PHANTOM2

May 07, 2011

20110506-IMG_2069.jpg

鎖骨にそってシャーペンで書いたような切り傷。
しかし何故鎖骨が見えるのか?
つまり、それは?
つまりこの板前、上半身が裸だったということになる。 
ようやくそんな大きなことに気付く。
結局、裸に気付いたことに感動し、
奇妙にイキのよかった魚の味も憶えていない。
そもそもそれを食べたのかどうかも。
憶えているのは漬け物。
お盆の上に酒升に山盛りにされたキャベツの浅漬け。
それを上半身裸(だったのだろう)の彼にカウンター越しに渡され、
こう言われた。

「これ、PHANTOMって言う店に届けて」

「ついでに今晩のお通夜の時間も聞いてきてくれないかな?」

PHANTOMという店を偶然にも知っていた。
この店に入る前に鮮やかなレモンイエロー地に小さな文字で
真ん中にちょこんとPHANTOMと書かれた電飾看板を憶えていたからだ。
あの店か。
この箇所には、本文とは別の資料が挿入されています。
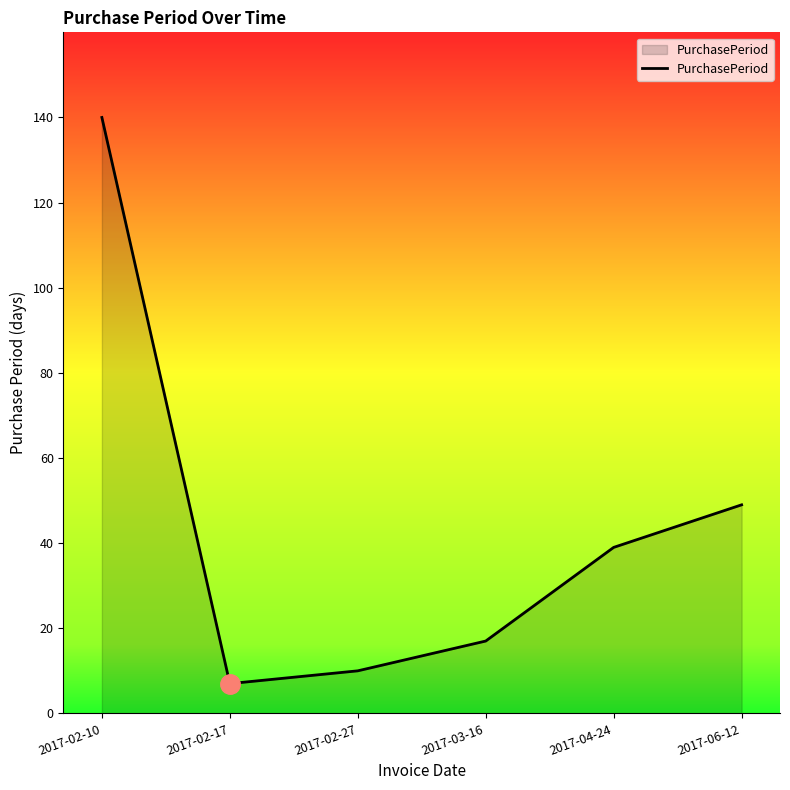

What is the greatest value displayed?

140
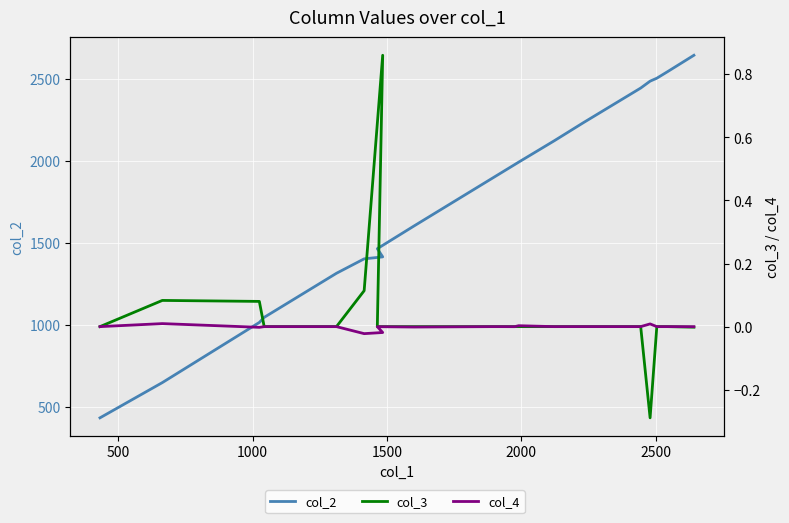

True or false: col_2 and col_4 cross at least once.

False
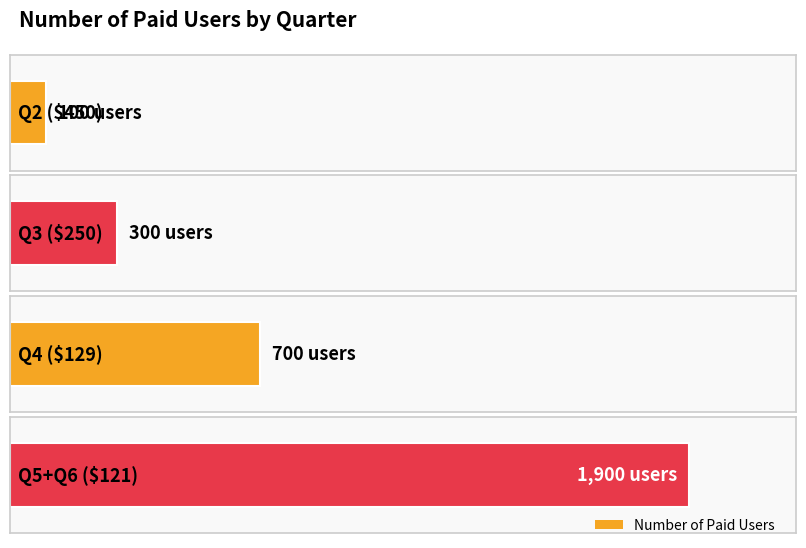

Where does the data first go above 700?

Q5+Q6 ($121)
知ってる、知ってる。
お盆の上の浅漬けを持って、僕は階段を下り店を出た。
アジアというか昭和な人通りの多い路地商店街。
おのおのの店から出ている優しい光に抱かれ足が浮く。
しかし目と鼻の先にあるはずのPHANTOMはやはりなかった。
動脈のような商店街の中ををぐるぐる探すと、
屋根の隙間から青くそびえる高層ビルが時折見える。
たまらず通りがかりの男に聞いた。

「あの、PHANTOMってどこでしたっけ?」

「PHANTOM? ハンズに抜ける道だ?」

よく分らないけれど、ここ渋谷のようだ。
男が全部言い終わらないうちに、僕は男の指差した方向に歩き出す。
目の前の景色は渋谷とはかけ離れた、
見慣れたパターンとは全く違う街並にもかかわらず、
僕はさも確信しているかのように、徐々に小走りになっていた。